EXERCISE REQUIREMENTS
Reproduce the passage below about cooking in early March verbatim, from its first word to its last.

PAGE EXCERPT
◆ ◆ ◆

March marks the start of the transitional spring-like season, which is one reason why it’s the hardest seasons for cooks and recipe writers alike — excepting, of course, those who live in California, Austin, and other warm places where daffodils cover the ground and almond trees are maybe even past their blooms.
For the rest of us, there are the same low temperatures and piles of snow — or, if not snow-covered, everything is brown. There’s mud and virtually no sign of sprouting things to be seen anywhere except under a thick blanket of damp brown leaves.
Thank heavens for my covered beds — at least there things are starting to grow instead of just staying the same size.
Regardless of how closely early March resembles February and January, we do feel, do we not, that spring is coming? Yesterday I noticed a collective surge in spirit. Everyone I spoke to felt buoyed by the fact that although it was 25 degrees when they woke up, it was 40 by nine.
But what to cook?
First I have to comb through my freezer and make sure I use up tomato sauce, persimmon purée, cherries, and raspberries before it’s time to freeze more, even though summer seems ages away. It’s always a terrible feeling to find that you’re just adding to the stash instead of replacing it.
But my basic approach to the final brown month is to make things that look and feel springy — even when they’re not. There’s great power in the visual — and that which lets you stay seasonal.

◆ ◆ ◆

SOURCE MATERIAL
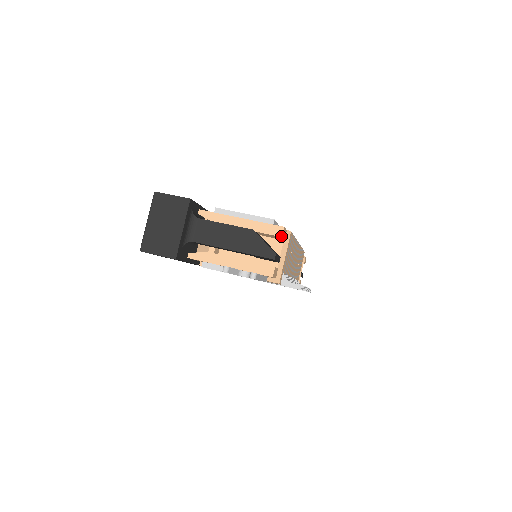
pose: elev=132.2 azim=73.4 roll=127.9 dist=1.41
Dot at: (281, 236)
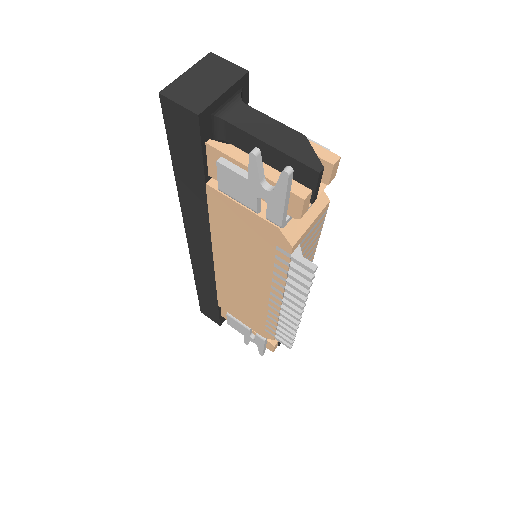
Dot at: (333, 164)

◆ ◆ ◆

OUTPUT OF THE EXERCISE
March marks the start of the transitional spring-like season, which is one reason why it’s the hardest seasons for cooks and recipe writers alike — excepting, of course, those who live in California, Austin, and other warm places where daffodils cover the ground and almond trees are maybe even past their blooms.
For the rest of us, there are the same low temperatures and piles of snow — or, if not snow-covered, everything is brown. There’s mud and virtually no sign of sprouting things to be seen anywhere except under a thick blanket of damp brown leaves.
Thank heavens for my covered beds — at least there things are starting to grow instead of just staying the same size.
Regardless of how closely early March resembles February and January, we do feel, do we not, that spring is coming? Yesterday I noticed a collective surge in spirit. Everyone I spoke to felt buoyed by the fact that although it was 25 degrees when they woke up, it was 40 by nine.
But what to cook?
First I have to comb through my freezer and make sure I use up tomato sauce, persimmon purée, cherries, and raspberries before it’s time to freeze more, even though summer seems ages away. It’s always a terrible feeling to find that you’re just adding to the stash instead of replacing it.
But my basic approach to the final brown month is to make things that look and feel springy — even when they’re not. There’s great power in the visual — and that which lets you stay seasonal.